JA8061 was formerly N8775 with Eastern. Delivered to Atlanta in April 1967 she moved across the Pacific in July 1973. Her end came on February 9, 1982 when operating JL350 her pilot crashed her into Tokyo Bay. The flight had been standard since leaving Fukuoka for Tokyo but upon descent the pilot appears to have had a 'mental aberration' and at only around 160 feet on approach to Tokyo he turned off the auto-pilot, pushed his controls forward and idled the engines. The co-pilot was unable to regain control in time and the aircraft hit the water ripping the nose and right wing off. The captain had a history of mental problems, which had led to time off duty and was later diagnosed with paranoid schizophrenia. Sadly 24 passengers were killed of the 174 people aboard.
JA8048 was a JAL original DC-8 delivered new on March 12, 1971. Her career was also ended in 1982 when she overran the runway at Shanghai Hongqiao on September 17th. Operating flight JL792 the aircraft had just departed when the crew heard an unusual noise, which was followed by a loss of hydraulics and air brake pressure. The aircraft overran the runway in the subsequent emergency landing and came to rest in a drainage ditch. Fortunately there were no injuries. The incident was caused by the explosion of the air brake bottle destroying the hydraulics. For more information see the Aviation Safety Network report here. Interestingly the aircraft was moved to the Shanghai Aerospace Enthusiasts Centre where she remains on display.

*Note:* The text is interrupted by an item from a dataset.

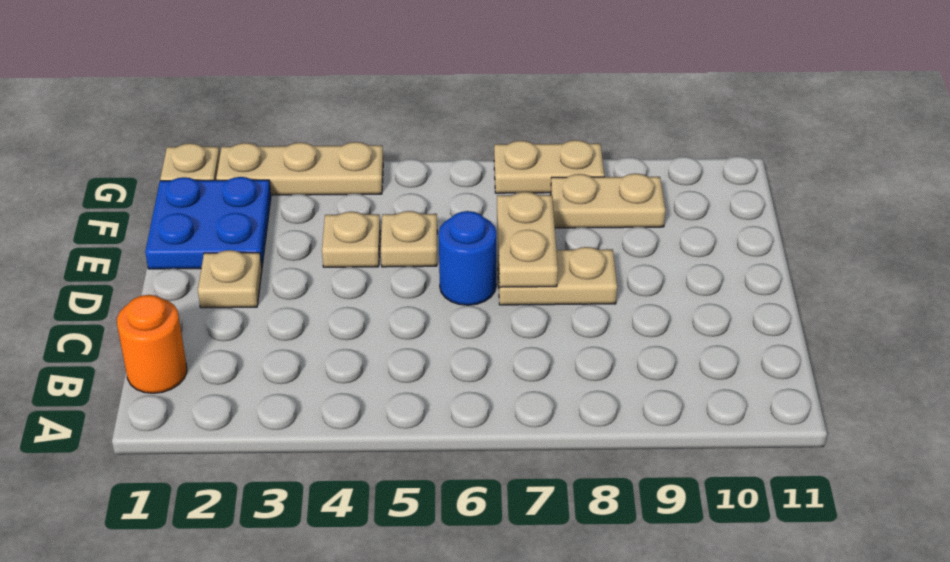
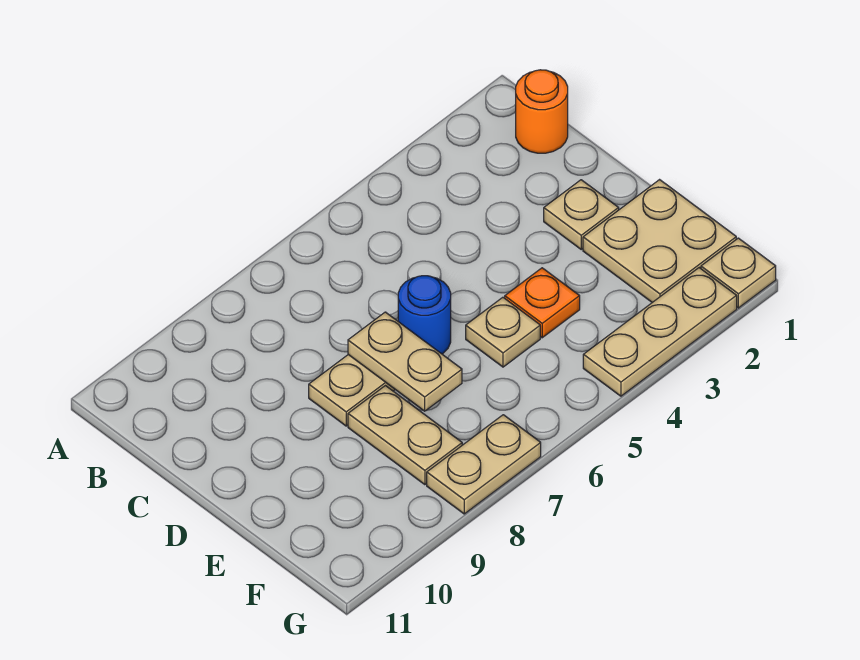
blue plate E1:F2 level 1 -> tan plate E1:F2 level 1
tan plate E4 level 1 -> orange plate E4 level 1
tan plate F8:F9 level 1 -> tan plate E8:F8 level 1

Given the number of DC-8-61s in service with JAL it surely cannot be an accident that this pair of aircraft were chosen for the models and it makes you wonder just what kind of marketing the commissioners of these models were doing! Nonetheless, I have nothing against making models of crashed aircraft and the models could be seen as something of a memorial. They certainly make an interesting pair and look fantastic.